What's going on with Gasoline Prices in 2026?

today’s gas prices are the result of a rare global supply disruption, geopolitical instability, and refinery‑level impacts that ripple directly to the pump. Prices have cooled from their peak but remain elevated — and will likely stay volatile until oil flows through the Strait of Hormuz fully normalize.

Gas prices today are being driven by one thing above all else: a global oil supply shock centered around the Strait of Hormuz. In early 2026, this critical waterway — which carries roughly 20% of the world’s seaborne oil — was temporarily blocked, sending crude prices soaring above $120 USD/barrel and pushing pump prices sharply higher across Canada.

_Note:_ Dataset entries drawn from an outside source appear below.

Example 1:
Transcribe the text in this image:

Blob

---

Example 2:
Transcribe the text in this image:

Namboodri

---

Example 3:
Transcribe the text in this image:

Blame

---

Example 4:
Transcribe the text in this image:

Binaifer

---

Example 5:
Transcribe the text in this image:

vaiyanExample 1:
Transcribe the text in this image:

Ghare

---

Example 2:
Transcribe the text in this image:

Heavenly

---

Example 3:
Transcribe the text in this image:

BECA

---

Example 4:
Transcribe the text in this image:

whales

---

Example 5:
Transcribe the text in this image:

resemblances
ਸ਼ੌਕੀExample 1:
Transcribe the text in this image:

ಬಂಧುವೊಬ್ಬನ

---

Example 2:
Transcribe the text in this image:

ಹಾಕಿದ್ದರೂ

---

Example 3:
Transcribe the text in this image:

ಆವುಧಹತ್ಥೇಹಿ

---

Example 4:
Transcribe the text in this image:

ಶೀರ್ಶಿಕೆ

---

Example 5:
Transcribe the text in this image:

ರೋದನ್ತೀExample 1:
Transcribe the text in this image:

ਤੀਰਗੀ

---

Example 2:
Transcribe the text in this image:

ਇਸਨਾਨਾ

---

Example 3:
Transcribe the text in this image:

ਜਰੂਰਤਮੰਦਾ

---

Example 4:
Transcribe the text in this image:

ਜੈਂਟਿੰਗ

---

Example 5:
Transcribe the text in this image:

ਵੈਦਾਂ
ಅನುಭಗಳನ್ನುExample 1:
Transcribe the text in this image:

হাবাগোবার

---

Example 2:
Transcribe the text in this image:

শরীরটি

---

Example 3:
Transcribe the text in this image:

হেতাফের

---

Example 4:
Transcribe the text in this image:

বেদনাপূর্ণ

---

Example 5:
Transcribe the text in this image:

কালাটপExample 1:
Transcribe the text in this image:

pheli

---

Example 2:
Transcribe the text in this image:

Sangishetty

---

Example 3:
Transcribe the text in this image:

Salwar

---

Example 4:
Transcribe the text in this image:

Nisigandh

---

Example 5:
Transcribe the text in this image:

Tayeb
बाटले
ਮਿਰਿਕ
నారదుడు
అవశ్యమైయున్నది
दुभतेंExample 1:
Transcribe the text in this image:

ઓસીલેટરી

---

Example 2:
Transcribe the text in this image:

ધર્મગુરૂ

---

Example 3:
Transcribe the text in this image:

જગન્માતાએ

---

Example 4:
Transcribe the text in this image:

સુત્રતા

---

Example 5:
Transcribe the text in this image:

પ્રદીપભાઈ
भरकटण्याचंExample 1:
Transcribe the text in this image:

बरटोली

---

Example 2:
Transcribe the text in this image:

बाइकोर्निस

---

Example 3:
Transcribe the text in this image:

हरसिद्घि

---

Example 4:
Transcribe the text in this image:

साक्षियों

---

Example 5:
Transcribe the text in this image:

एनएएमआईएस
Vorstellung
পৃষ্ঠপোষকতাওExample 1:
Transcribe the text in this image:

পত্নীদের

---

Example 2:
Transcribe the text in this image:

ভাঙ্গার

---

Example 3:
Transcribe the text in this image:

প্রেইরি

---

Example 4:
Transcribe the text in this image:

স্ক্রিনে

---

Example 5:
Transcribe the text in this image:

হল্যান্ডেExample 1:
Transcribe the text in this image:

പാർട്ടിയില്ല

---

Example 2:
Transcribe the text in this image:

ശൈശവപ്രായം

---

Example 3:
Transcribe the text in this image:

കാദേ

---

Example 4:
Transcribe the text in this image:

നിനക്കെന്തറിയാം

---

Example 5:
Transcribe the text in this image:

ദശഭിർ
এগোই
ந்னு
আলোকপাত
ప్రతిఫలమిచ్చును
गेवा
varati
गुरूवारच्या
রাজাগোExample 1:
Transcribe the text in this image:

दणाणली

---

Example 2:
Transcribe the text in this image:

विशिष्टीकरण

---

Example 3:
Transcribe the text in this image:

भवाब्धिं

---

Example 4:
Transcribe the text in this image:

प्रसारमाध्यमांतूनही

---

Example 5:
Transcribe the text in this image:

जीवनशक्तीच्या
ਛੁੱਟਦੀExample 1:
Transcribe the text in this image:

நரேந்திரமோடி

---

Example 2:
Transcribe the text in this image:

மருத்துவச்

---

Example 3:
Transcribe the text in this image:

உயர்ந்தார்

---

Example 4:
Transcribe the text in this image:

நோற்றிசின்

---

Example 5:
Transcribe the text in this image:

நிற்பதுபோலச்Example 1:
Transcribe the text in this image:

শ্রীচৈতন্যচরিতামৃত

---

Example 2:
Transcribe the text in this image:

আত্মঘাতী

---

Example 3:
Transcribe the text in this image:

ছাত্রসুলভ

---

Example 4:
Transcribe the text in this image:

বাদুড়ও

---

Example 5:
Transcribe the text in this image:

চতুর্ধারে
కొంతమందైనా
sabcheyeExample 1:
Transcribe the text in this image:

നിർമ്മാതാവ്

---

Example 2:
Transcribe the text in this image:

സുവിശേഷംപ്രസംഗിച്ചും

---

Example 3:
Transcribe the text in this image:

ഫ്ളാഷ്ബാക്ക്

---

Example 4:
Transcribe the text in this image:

As a result, Canada’s national average climbed to nearly 198¢/L in mid‑April before easing to around 164¢/L by mid‑June as crude prices retreated toward $75 USD/barrel. A temporary federal excise‑tax suspension (10¢/L off gasoline) helped soften the blow, but prices remain significantly higher than last year — roughly 48% above April 2025 levels.

The situation is similar across other major markets: the U.S., U.K., Australia, and Canada have all seen substantial increases tied directly to the Hormuz disruption, with diesel hit even harder due to its higher yield from Middle Eastern crude.